Somatic mosaicism, a characteristic trait of neuropsychosis, is detected by southern hybridization and methylation analysis with the gene of, for example, a fragile X syndrome patient or his family, whose result is a smeared band pattern in addition to a normal single band, showing that the increasing behavior of the number of the CGG repeat unit is different from generation to generation. This is attributed to the fact that the number of a CGG repeat unit is differently increased upon mitosis as well as meiosis. Also, a patient with fragile X syndrome was reported to have different numbers of the CGG repeat unit from organ to organ. This makes it difficult to accurately diagnose fragile X syndrome before birth through chorionic villous sampling.

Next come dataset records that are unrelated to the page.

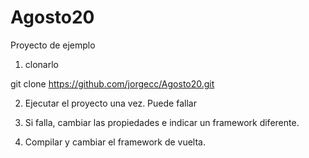 # Agosto20
Proyecto de ejemplo



1) clonarlo

git clone https://github.com/jorgecc/Agosto20.git

2) Ejecutar el proyecto una vez. Puede fallar

3) Si falla, cambiar las propiedades e indicar un framework diferente.

4) Compilar y cambiar el framework de vuelta.


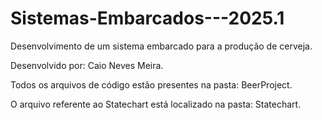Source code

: # Sistemas-Embarcados---2025.1
Desenvolvimento de um sistema embarcado para a produção de cerveja.


Desenvolvido por: Caio Neves Meira.


Todos os arquivos de código estão presentes na pasta: BeerProject.

O arquivo referente ao Statechart está localizado na pasta: Statechart.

In fact, it was reported that methylation abnormality is not detected by the pre-parturient diagnosis while being evident in a peripheral blood test.
The neuropsychiatric diseases caused by an increase in the number of TNR have a common phenomenon that the sequence is repeated at the same gene locus of almost all patients. The gene mutation which is a cause for neuropsychiatric diseases seems to originate from the same ancestor (founder effect) because it is attributable to abnormality in a specific gene locus. In contrast, the mutation which causes Marfan syndrome or hereditary hypertrophic cardiomyopathy depending on autosomal dominent disease is relatively widely spread on many exons. Very exceptionally, there was found a fragile X syndrome which was caused by a mutation in an exon rather than by the TNRsequence. However, almost all neuropsychiatric diseases are caused by the mutation collected in one locus.

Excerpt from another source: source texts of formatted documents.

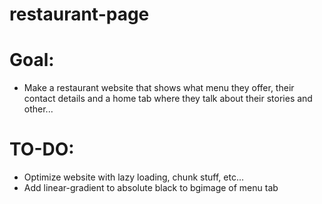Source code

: # restaurant-page

# Goal:

- Make a restaurant website that shows what menu they offer, their contact details and a home tab where they talk about their stories and other...

# TO-DO:

- Optimize website with lazy loading, chunk stuff, etc...
- Add linear-gradient to absolute black to bgimage of menu tab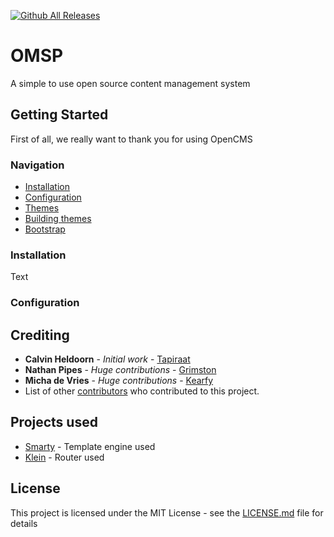 [![Github All Releases](https://img.shields.io/github/downloads/tapiraat/opencms/total.svg?style=for-the-badge)](https://github.com/OMSP/OpenCMS)

# OMSP

A simple to use open source content management system

## Getting Started

First of all, we really want to thank you for using OpenCMS

### Navigation
* [Installation](#installation)
* [Configuration](#configuration)
* [Themes](#themes)
* [Building themes](#building-themes)
* [Bootstrap](#bootstrap)

### Installation

Text

### Configuration

## Crediting

* **Calvin Heldoorn** - *Initial work* - [Tapiraat](https://calvin.ws)
* **Nathan Pipes** - *Huge contributions* - [Grimston](https://aussiehostingservices.com)
* **Micha de Vries** - *Huge contributions* - [Kearfy](https://mystem.tk)
* List of other [contributors](https://github.com/OMSP/OpenCMS/contributors) who contributed to this project.

## Projects used

* [Smarty](http://www.dropwizard.io/1.0.2/docs/) - Template engine used
* [Klein](https://github.com/klein/klein.php) - Router used

## License

This project is licensed under the MIT License - see the [LICENSE.md](LICENSE) file for details
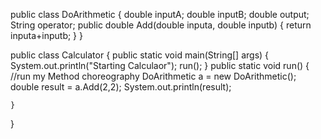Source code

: public class DoArithmetic {
    double inputA;
    double inputB;
    double output;
    String operator;
    public double Add(double inputa, double inputb)
    {
      return inputa+inputb;
    }
}

public class Calculator {
    public static void main(String[] args) {
        System.out.println("Starting Calculaor");
        run();
    }
    public static void run() {
        //run my Method choreography
        DoArithmetic a = new DoArithmetic();
      double result = a.Add(2,2);
      System.out.println(result);

    }
}

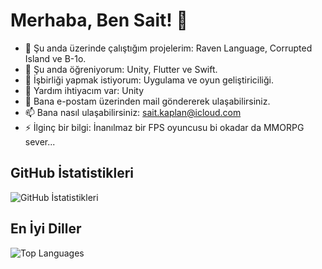 # Merhaba, Ben Sait! 👋

- 🔭 Şu anda üzerinde çalıştığım projelerim: Raven Language, Corrupted Island ve B-1o.
- 🌱 Şu anda öğreniyorum: Unity, Flutter ve Swift.
- 👯 İşbirliği yapmak istiyorum: Uygulama ve oyun geliştiriciliği.
- 🤔 Yardım ihtiyacım var: Unity
- 💬 Bana e-postam üzerinden mail göndererek ulaşabilirsiniz.
- 📫 Bana nasıl ulaşabilirsiniz: sait.kaplan@icloud.com
- ⚡ İlginç bir bilgi: İnanılmaz bir FPS oyuncusu bi okadar da MMORPG sever...

## GitHub İstatistikleri
![GitHub İstatistikleri](https://github-readme-stats.vercel.app/api?username=saitkaplan&show_icons=true&theme=radical)

## En İyi Diller
![Top Languages](https://github-readme-stats.vercel.app/api/top-langs/?username=saitkaplan&layout=compact&theme=radical)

Linkage analysis demonstrated that the gene causing the neuropsychosis contains an increased number of TNR to give the same polymorphic marker on the chromosome.

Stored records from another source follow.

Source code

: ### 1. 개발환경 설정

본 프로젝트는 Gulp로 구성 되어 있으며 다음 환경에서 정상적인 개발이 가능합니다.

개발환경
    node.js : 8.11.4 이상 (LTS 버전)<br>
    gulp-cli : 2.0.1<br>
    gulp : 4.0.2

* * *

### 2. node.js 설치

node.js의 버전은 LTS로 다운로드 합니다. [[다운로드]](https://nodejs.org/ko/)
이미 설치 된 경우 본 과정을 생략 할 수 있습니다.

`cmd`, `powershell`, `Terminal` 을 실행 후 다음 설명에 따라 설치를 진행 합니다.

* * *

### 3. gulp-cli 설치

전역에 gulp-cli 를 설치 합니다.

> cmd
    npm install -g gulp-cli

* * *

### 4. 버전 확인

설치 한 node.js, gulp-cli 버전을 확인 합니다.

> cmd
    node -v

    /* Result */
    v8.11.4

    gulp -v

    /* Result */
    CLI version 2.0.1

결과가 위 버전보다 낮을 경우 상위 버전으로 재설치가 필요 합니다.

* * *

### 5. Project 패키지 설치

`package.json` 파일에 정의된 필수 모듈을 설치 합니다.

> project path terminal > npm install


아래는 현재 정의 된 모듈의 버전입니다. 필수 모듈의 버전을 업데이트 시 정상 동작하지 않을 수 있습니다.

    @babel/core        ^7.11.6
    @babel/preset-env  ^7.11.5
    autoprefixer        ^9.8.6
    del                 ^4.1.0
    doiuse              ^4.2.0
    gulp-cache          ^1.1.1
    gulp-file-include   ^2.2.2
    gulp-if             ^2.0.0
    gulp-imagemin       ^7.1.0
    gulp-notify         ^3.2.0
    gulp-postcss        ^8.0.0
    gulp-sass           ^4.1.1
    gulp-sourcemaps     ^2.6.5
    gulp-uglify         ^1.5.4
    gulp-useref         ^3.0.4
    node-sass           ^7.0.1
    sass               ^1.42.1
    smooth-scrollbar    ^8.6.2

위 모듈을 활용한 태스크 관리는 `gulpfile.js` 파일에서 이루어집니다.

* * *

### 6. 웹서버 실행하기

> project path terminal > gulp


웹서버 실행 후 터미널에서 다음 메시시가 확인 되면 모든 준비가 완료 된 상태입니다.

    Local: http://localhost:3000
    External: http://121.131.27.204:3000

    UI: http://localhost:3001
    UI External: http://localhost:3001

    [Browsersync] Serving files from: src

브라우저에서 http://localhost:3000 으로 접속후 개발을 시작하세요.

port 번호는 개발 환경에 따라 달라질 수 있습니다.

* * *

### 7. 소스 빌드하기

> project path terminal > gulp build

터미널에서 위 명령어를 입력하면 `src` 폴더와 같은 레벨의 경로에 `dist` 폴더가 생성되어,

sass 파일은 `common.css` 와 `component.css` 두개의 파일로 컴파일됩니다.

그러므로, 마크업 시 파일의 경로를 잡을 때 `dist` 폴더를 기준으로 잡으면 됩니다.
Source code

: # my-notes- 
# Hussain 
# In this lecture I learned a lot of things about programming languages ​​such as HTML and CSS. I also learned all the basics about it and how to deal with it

By taking advantage of the fact that the neuropsychiatric diseases are caused by the simple mechanism of an increase in the number of TNR on a certain gene, they can be clinically diagnosed. That is, the diseases can be detected at high accuracy by investigating the increased degree of the number of TNR rather than all exonal mutations. Conventionally, fragile X syndrome was judged with an accuracy of 50% by investigating the X chromosomes from the cells of suspicious individuals, which are cultured in a medium deficient in folic acid.
Searching methods of the TNR associated the neuropsychosis were already developed and patented (U.S. Pat. Nos. 5,545,539, 5,650,277, 5,597,694, 5,723,301 and 5,582,979, and WO 97/27328). Particularly, the gene associated with Huntington's disease itself is patented (General Hospital Corporation; U.S. Pat. Nos. 5,538,844, 5,686,288 and 5,693,757 and EP No. 0 814 977). However, nowhere has been reported methods for diagnosing neuropsychiatric diseases through the reverse dot hybridization or polymerase chain reaction-microplate hybridization (PCR-MPH) using gene loci containing TNR.
Application of these molecular genetic methods for neuropsychiatric diseases will guarantee highly accurate diagnosis. Particularly, reverse dot hybridization, a modified dot hybridization method in which after a probe is immobilized on a membrane or a plate, target DNA is hybridized with the probe and the hybrid is quantitated, is anticipated to be useful as a routine screening assay in hospitals, by virtue of the employment of many probes on one plate or membrane and a simple procedure.
An HLA typing method using PCR and reverse dot hybridization was developed and patent was filed (Japanese Pat. Appl'n No. Heisei 8-83480) by Wakunaga company of Japan. However, use of such a method in the diagnosis of neuropsychosis has not been reported at all.